Templeman LJ agreed, adding ([1981] 3 All ER 826 at 840, [1982] QB 458 at 481):

'… the powers of the police and the board are adequate to ensure that the law prevails. But it is for the police and the board to co-operate and to decide on and implement the most effective method of dealing with the obstructors.'

In the result the court refused the board's application for an order of mandamus requiring the chief constable to instruct his officers to remove the objectors. No one contemplated, however, that the protesters should have their way. On the contrary, the case stands as another trenchant endorsement of the imperative requirements of the rule of law.

In our judgment, that body of authority, taken as a whole, provides singularly little support for the contentions advanced by those now seeking to bar the livestock trade from their ports.

If we are right in holding in each case that the port authority enjoys no discretion in the matter, then plainly there presently exists no such emergency as could begin to justify non-compliance with their duty to accept this lawful trade; they would have no defence of necessity. We speak of 'enjoying' a discretion but it is right to record ABP's cogent view that in truth any discretion here would be unwelcome: they have no desire to make judgments between legal trades (or shippers) according to whatever popular protest these may attract. Still less do they relish being dragged into court to justify their judgment.

Even, however, if the port authorities are to be regarded as having a discretion to determine which legal trades to handle, then in our judgment they could not properly exercise it here in favour of this ban. One thread runs consistently throughout all the case law: the recognition that public authorities must beware of surrendering to the dictates of unlawful pressure groups. The implications of such surrender for the rule of law can hardly be exaggerated. Of course, on occasion, a variation or even short-term suspension of services may be justified. As suggested in certain of the authorities, that may be a lawful response. But it is one thing to respond to unlawful threats, quite another to submit to them—the difference, although perhaps difficult to define, will generally be easy to recognise. Tempting though it may sometimes be for public authorities to yield too readily to threats of disruption, they must expect the courts to review any such decision with particular rigour—this is not an area where they can be permitted a wide measure of discretion. As when fundamental human rights are in play, the courts will adopt a more interventionist role."
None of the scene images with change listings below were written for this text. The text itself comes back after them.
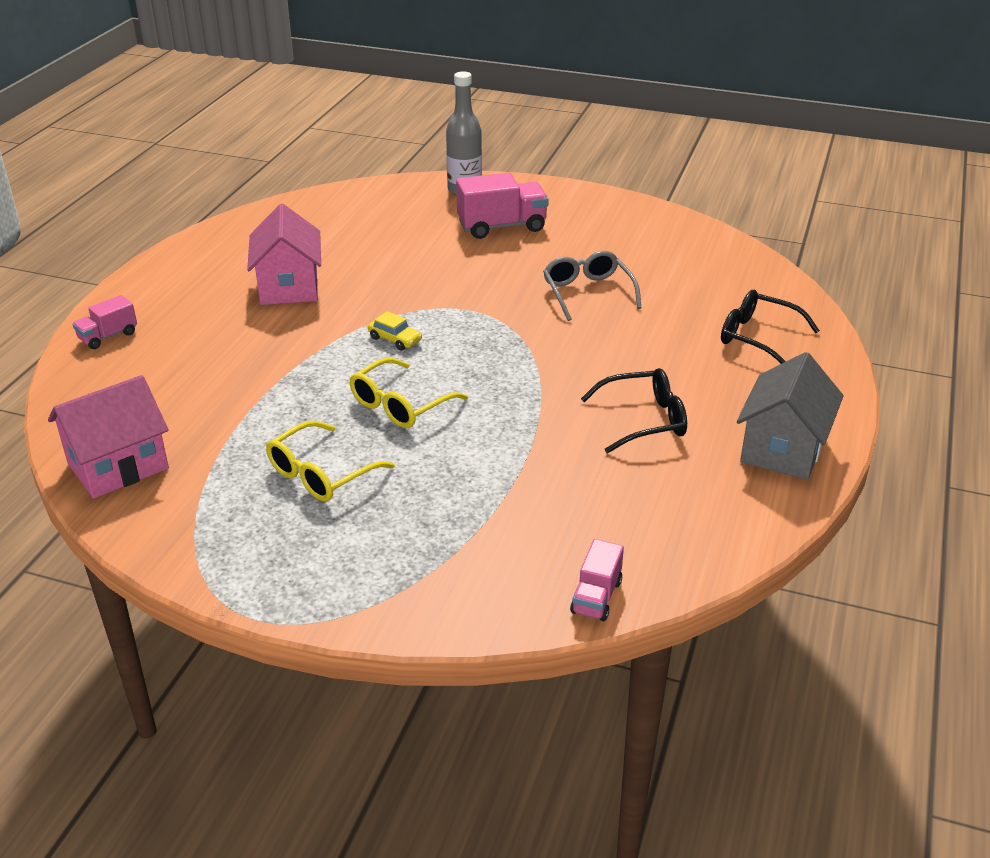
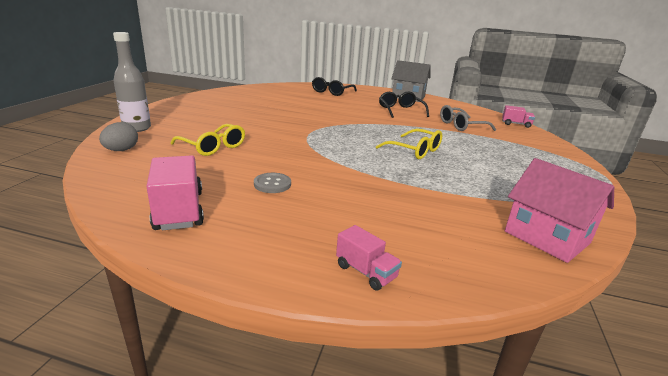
camera: 95 degrees left, 10 degrees down
pink house [247,203,321,305] -> grey button [254,173,291,193]
yellow glasses [266,421,395,502] -> yellow glasses moved to [170,124,245,156]
yellow car [368,311,422,350] -> none
pink truck [456,173,549,239] -> pink truck moved to [146,155,204,230]
grey glasses [543,251,642,321] -> grey glasses moved to [440,105,496,131]
none -> grey egg [99,122,138,151]

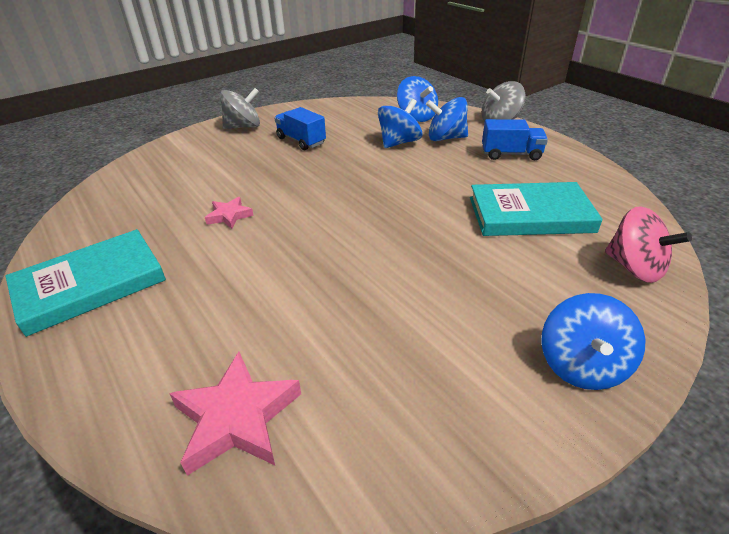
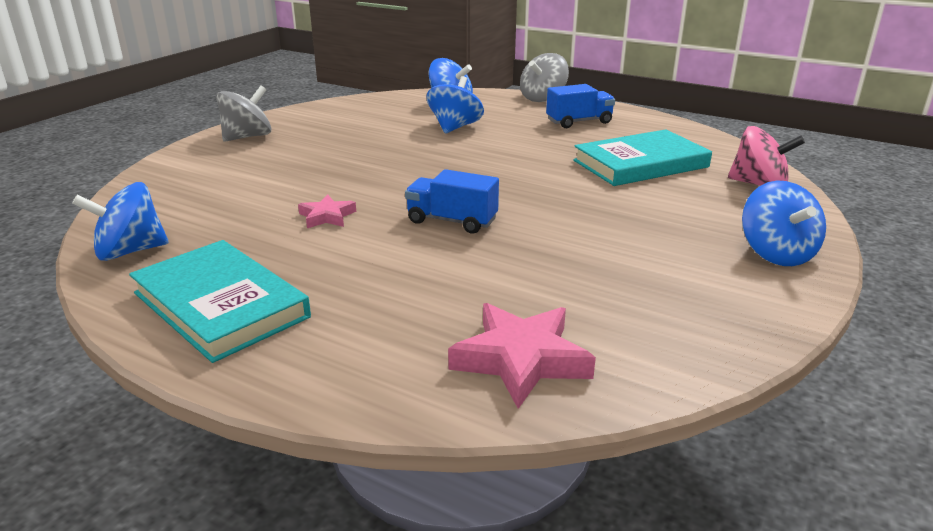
camera: 25 degrees left, 10 degrees down
turquoise book [6,229,166,337] -> turquoise book turned 75 degrees counterclockwise [129,240,311,363]
blue truck [274,107,326,150] -> blue truck moved to [405,169,499,233]
blue spinning top [426,97,468,141] -> blue spinning top moved to [72,182,169,261]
128. In my judgment that very clear statement of principle is one which must apply in this case. While I have no doubt that County Councillor Mullins meant well, the reality of her objection was that she asked WSCC to refuse to permit that which it would otherwise have permitted, on a basis that its granting permission would excite opposition leading to protests designed and intended to disrupt a perfectly lawful activity. In my judgment, had it taken County Councillor Mullins' original argument into account, WSCC would have had regard to an immaterial consideration and would have acted unlawfully.

==Significance==
Cuadrilla announced that it was dropping their fracking operation, stating that this was a decision based on the rocks having natural fractures. In 2015 a residents association announced plans to build a solar farm to create 100% renewable energy for its community, however despite winning approval the plans were shelved in November 2015 after a reduction of tax relief for investors in community owned schemes. A more limited community organisation has focused on installing solar panels and batteries on local sites such as schools.